* [Problem to work on]
Down to the final line, print the records below exactly and without pictures.
+ + +
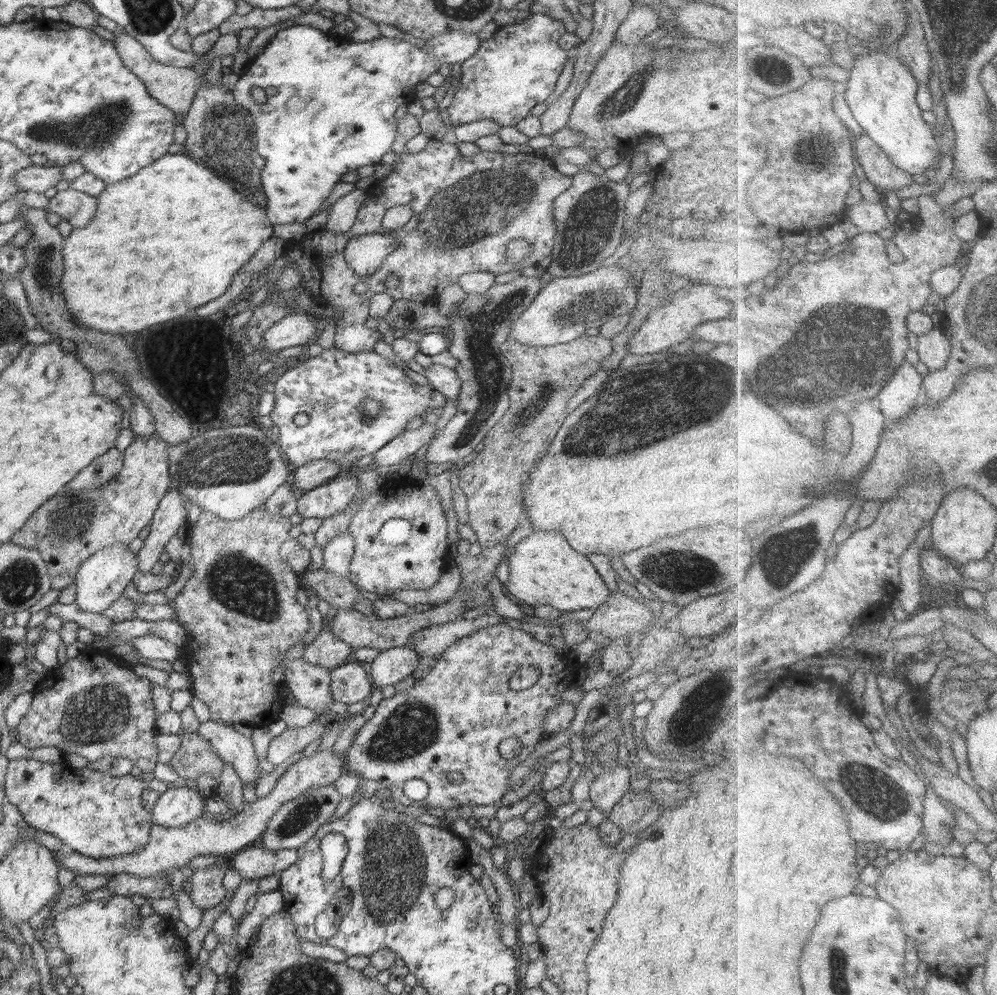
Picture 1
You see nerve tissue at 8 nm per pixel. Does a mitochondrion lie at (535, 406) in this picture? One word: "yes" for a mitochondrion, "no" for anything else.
yes

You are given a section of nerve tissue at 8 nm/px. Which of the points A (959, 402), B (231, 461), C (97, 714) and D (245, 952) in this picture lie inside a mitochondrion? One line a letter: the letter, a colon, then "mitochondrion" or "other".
A: other
B: mitochondrion
C: mitochondrion
D: other

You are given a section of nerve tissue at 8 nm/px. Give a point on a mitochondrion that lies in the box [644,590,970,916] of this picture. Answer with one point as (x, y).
(880, 795)

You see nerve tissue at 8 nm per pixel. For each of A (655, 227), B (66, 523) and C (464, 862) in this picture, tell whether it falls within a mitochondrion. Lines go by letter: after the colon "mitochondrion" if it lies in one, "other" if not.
A: other
B: mitochondrion
C: other

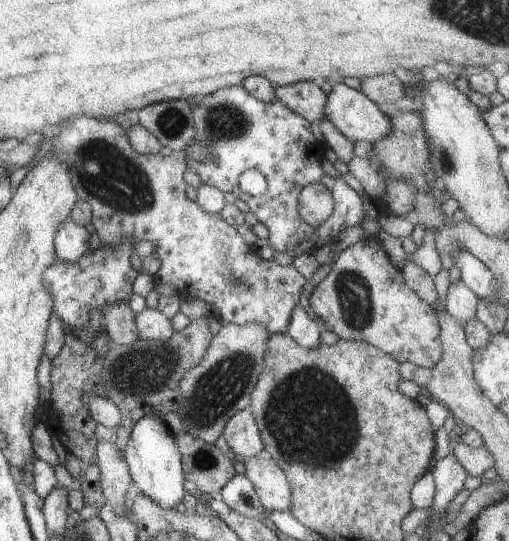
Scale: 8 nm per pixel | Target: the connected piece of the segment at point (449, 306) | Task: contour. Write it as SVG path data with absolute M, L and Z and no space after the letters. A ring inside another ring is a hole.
M461 279L448 284L445 296L444 307L458 323L466 323L475 316L478 298L468 286L463 284Z

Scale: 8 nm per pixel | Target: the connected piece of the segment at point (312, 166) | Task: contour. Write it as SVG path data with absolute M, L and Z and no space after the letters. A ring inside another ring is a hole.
M240 85L223 87L196 99L197 106L191 109L194 137L185 148L188 152L188 170L195 172L203 185L217 187L223 194L231 192L235 198L242 200L256 220L267 227L265 239L274 251L291 252L295 257L311 253L323 244L333 242L343 229L362 222L364 211L361 209L361 197L341 177L331 178L321 171L323 144L313 137L309 123L279 99L261 102ZM317 182L324 182L331 190L334 205L332 213L321 224L310 227L299 216L297 197L305 185Z

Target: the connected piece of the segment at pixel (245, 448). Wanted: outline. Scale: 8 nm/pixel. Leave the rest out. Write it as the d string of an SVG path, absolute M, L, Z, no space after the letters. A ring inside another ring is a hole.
+ + +
* [Task response]
Picture 1
You see nerve tissue at 8 nm per pixel. Does a mitochondrion lie at (535, 406) in this picture? One word: "yes" for a mitochondrion, "no" for anything else.
yes

You are given a section of nerve tissue at 8 nm/px. Which of the points A (959, 402), B (231, 461), C (97, 714) and D (245, 952) in this picture lie inside a mitochondrion? One line a letter: the letter, a colon, then "mitochondrion" or "other".
A: other
B: mitochondrion
C: mitochondrion
D: other

You are given a section of nerve tissue at 8 nm/px. Give a point on a mitochondrion that lies in the box [644,590,970,916] of this picture. Answer with one point as (x, y).
(880, 795)

You see nerve tissue at 8 nm per pixel. For each of A (655, 227), B (66, 523) and C (464, 862) in this picture, tell whether it falls within a mitochondrion. Lines go by letter: after the colon "mitochondrion" if it lies in one, "other" if not.
A: other
B: mitochondrion
C: other

Scale: 8 nm per pixel | Target: the connected piece of the segment at point (449, 306) | Task: contour. Write it as SVG path data with absolute M, L and Z and no space after the letters. A ring inside another ring is a hole.
M461 279L448 284L445 296L444 307L458 323L466 323L475 316L478 298L468 286L463 284Z

Scale: 8 nm per pixel | Target: the connected piece of the segment at point (312, 166) | Task: contour. Write it as SVG path data with absolute M, L and Z and no space after the letters. A ring inside another ring is a hole.
M240 85L223 87L196 99L197 106L191 109L194 137L185 148L188 152L188 170L195 172L203 185L217 187L223 194L231 192L235 198L242 200L256 220L267 227L265 239L274 251L291 252L295 257L311 253L323 244L333 242L343 229L362 222L364 211L361 209L361 197L341 177L331 178L321 171L323 144L313 137L309 123L279 99L261 102ZM317 182L324 182L331 190L334 205L332 213L321 224L310 227L299 216L297 197L305 185Z

Target: the connected piece of the segment at pixel (245, 448). Wanted: outline. Scale: 8 nm/pixel. Leave the rest out. Write it as the d string of an SVG path, absolute M, L, Z, no space after the letters. A ring inside another ring is a hole.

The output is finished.